[Start of section]
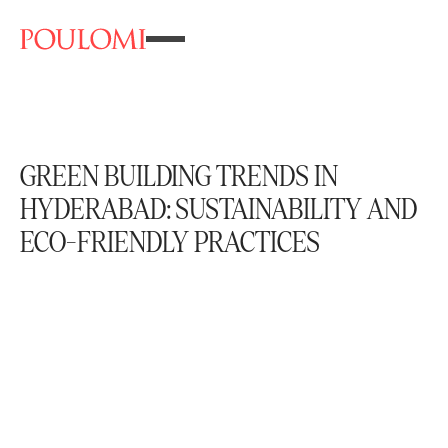
GREEN BUILDING TRENDS IN
HYDERABAD: SUSTAINABILITY AND
ECO-FRIENDLY PRACTICES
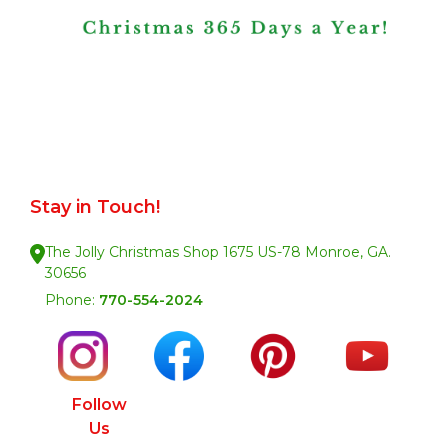
Stay in Touch!
The Jolly Christmas Shop 1675 US-78 Monroe, GA.
30656
Phone:
770-554-2024
Follow
Us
[End of section]
#### [Exercise objective]
An exact copy of the material above is required, free of any pictures.

#### [Finished exercise]
GREEN BUILDING TRENDS IN
HYDERABAD: SUSTAINABILITY AND
ECO-FRIENDLY PRACTICES
Stay in Touch!
The Jolly Christmas Shop 1675 US-78 Monroe, GA.
30656
Phone:
770-554-2024
Follow
Us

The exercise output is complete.